Dim strPath as String
Dim lngSlash1 as Long
strPath = "\\TEST1\TEST2\TEST3\TEST4\"
lngSlash1 = InStrRev(argFullName, "\", -1, vbTextCompare)

I would expect lngSlash1 to return 1 since the last character is a "\".
However, the above function returns 26 for me. I thought "InStrRev" was
supposed to return the position from the END of the string, not the beginning.
Where am I going wrong?

TIA.

Please note that I failed to complete an edit in my OP:

argFullName should be changed to strPath in line 3. Sorry for the confusion.

"quartz" wrote:

Excel XP with Windows 2000
When I use the following:

Dim strPath as String
Dim lngSlash1 as Long
strPath = "\\TEST1\TEST2\TEST3\TEST4\"
lngSlash1 = InStrRev(argFullName, "\", -1, vbTextCompare)

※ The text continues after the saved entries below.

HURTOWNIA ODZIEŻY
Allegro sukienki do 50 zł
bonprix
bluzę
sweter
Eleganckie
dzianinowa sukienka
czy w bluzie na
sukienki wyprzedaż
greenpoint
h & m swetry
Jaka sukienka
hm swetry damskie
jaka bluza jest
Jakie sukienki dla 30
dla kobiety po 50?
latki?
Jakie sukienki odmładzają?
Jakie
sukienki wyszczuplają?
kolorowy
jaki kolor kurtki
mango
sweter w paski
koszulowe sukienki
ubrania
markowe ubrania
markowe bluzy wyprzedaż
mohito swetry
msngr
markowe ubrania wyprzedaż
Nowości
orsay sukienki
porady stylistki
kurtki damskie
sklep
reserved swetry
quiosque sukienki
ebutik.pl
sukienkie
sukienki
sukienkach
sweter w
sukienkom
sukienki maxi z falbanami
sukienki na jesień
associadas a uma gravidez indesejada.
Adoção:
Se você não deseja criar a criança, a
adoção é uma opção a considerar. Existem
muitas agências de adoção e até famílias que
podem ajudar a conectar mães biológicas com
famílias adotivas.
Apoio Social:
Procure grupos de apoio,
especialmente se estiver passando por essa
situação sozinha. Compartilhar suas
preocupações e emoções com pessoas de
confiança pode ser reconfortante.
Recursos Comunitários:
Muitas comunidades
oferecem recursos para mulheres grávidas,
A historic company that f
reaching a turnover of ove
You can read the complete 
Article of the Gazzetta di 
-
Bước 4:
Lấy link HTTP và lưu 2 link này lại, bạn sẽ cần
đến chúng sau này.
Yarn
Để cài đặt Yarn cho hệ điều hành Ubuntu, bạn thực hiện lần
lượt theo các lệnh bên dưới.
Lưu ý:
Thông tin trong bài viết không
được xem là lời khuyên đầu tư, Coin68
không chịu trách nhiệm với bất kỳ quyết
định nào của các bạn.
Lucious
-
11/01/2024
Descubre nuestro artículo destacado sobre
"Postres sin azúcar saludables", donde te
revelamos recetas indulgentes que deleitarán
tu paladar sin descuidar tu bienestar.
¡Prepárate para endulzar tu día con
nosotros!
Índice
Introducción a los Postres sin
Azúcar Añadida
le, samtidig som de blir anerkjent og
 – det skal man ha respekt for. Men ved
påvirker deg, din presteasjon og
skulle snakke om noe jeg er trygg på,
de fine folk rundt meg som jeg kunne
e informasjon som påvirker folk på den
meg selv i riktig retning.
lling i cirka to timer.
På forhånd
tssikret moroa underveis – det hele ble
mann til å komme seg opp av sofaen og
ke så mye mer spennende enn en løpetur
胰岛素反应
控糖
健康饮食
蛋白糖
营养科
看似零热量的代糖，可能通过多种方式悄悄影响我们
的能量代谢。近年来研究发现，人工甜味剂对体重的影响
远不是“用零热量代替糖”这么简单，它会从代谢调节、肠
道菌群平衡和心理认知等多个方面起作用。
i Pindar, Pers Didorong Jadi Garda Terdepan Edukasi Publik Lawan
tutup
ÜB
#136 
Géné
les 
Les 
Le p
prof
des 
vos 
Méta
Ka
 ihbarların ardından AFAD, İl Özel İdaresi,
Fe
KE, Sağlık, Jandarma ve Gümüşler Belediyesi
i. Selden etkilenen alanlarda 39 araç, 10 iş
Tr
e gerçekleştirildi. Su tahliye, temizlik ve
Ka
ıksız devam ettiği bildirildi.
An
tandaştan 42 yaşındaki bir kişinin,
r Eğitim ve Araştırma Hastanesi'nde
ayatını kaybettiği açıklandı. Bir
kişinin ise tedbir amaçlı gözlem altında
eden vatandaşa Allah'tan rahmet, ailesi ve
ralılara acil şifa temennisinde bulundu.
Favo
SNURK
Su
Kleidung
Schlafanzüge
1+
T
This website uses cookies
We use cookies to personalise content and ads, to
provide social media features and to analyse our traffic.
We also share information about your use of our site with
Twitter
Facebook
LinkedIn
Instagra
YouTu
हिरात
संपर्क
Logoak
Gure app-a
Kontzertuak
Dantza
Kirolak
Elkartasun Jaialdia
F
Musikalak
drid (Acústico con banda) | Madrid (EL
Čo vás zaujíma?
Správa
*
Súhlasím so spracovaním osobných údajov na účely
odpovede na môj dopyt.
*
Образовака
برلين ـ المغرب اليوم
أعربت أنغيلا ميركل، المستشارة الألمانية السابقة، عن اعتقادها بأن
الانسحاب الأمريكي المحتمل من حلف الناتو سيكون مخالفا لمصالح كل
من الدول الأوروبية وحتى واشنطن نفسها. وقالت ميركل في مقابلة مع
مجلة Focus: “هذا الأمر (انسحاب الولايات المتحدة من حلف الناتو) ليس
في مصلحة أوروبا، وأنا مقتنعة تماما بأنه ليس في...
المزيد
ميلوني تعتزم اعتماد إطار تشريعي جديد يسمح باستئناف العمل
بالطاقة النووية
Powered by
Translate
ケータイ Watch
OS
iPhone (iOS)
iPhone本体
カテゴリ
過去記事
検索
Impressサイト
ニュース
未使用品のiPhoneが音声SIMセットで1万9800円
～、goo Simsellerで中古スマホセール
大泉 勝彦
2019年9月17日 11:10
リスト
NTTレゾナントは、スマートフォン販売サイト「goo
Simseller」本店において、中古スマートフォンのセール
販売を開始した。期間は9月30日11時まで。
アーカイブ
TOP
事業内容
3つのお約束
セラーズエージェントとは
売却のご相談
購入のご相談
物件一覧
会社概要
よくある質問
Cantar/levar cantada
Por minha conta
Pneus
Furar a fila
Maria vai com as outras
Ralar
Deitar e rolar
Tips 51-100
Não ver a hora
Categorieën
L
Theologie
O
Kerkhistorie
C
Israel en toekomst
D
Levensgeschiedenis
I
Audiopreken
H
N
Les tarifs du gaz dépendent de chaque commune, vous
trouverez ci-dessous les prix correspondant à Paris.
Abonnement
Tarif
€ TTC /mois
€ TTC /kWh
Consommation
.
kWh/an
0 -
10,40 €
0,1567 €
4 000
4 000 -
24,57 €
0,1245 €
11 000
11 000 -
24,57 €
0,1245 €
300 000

I would expect lngSlash1 to return 1 since the last character is a "\".
However, the above function returns 26 for me. I thought "InStrRev" was
supposed to return the position from the END of the string, not the beginning.
Where am I going wrong?

TIA.

What you're seeing is the designed behaviour. Position from start of string,
searching from end of string.
You could subtract that number from Len(argFullName) to get the number you
want.

--
Rob van Gelder - http://www.vangelder.co.nz/excel


"quartz" wrote in message
...
Please note that I failed to complete an edit in my OP:

argFullName should be changed to strPath in line 3. Sorry for the
confusion.

"quartz" wrote:

Excel XP with Windows 2000
When I use the following:

Dim strPath as String
Dim lngSlash1 as Long
strPath = "\\TEST1\TEST2\TEST3\TEST4\"
lngSlash1 = InStrRev(argFullName, "\", -1, vbTextCompare)

I would expect lngSlash1 to return 1 since the last character is a "\".
However, the above function returns 26 for me. I thought "InStrRev" was
supposed to return the position from the END of the string, not the
beginning.
Where am I going wrong?

TIA.